Segment Start: Provided records
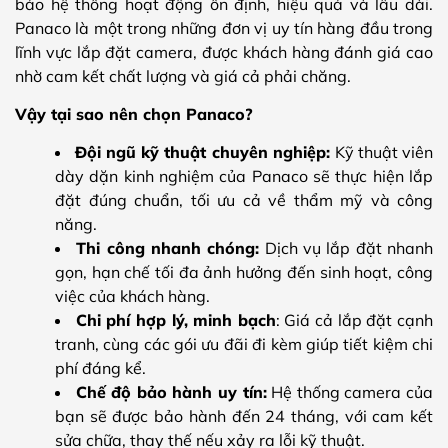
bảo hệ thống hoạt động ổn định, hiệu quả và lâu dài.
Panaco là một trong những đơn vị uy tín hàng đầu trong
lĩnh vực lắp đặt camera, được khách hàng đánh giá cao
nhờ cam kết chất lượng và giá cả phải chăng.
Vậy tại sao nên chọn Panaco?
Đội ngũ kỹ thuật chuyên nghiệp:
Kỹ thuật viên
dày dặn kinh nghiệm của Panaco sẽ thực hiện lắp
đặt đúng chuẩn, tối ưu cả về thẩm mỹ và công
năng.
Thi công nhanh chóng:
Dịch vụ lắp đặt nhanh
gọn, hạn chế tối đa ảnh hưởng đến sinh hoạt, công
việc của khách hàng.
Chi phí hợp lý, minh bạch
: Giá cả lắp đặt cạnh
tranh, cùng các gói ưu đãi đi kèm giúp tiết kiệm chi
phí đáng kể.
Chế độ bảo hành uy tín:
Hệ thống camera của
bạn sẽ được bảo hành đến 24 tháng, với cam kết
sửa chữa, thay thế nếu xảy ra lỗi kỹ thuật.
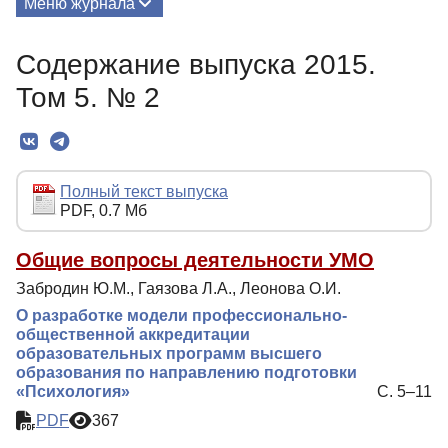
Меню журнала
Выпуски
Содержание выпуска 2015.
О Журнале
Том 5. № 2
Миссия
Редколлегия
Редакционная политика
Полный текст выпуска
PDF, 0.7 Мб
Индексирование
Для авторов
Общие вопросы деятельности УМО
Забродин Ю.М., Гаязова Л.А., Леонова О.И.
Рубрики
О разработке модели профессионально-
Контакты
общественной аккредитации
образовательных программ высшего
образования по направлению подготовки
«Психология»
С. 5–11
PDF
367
Segment End: Provided records
● **What is needed**:
Copy the data from the beginning through the line containing "sửa chữa, thay thế nếu xảy ra lỗi kỹ thuật.", swapping "khách hàng" for "người dùng" and leaving everything else unchanged. Omit the pictures.

● **Answer for the task**:
bảo hệ thống hoạt động ổn định, hiệu quả và lâu dài.
Panaco là một trong những đơn vị uy tín hàng đầu trong
lĩnh vực lắp đặt camera, được người dùng đánh giá cao
nhờ cam kết chất lượng và giá cả phải chăng.
Vậy tại sao nên chọn Panaco?
Đội ngũ kỹ thuật chuyên nghiệp:
Kỹ thuật viên
dày dặn kinh nghiệm của Panaco sẽ thực hiện lắp
đặt đúng chuẩn, tối ưu cả về thẩm mỹ và công
năng.
Thi công nhanh chóng:
Dịch vụ lắp đặt nhanh
gọn, hạn chế tối đa ảnh hưởng đến sinh hoạt, công
việc của người dùng.
Chi phí hợp lý, minh bạch
: Giá cả lắp đặt cạnh
tranh, cùng các gói ưu đãi đi kèm giúp tiết kiệm chi
phí đáng kể.
Chế độ bảo hành uy tín:
Hệ thống camera của
bạn sẽ được bảo hành đến 24 tháng, với cam kết
sửa chữa, thay thế nếu xảy ra lỗi kỹ thuật.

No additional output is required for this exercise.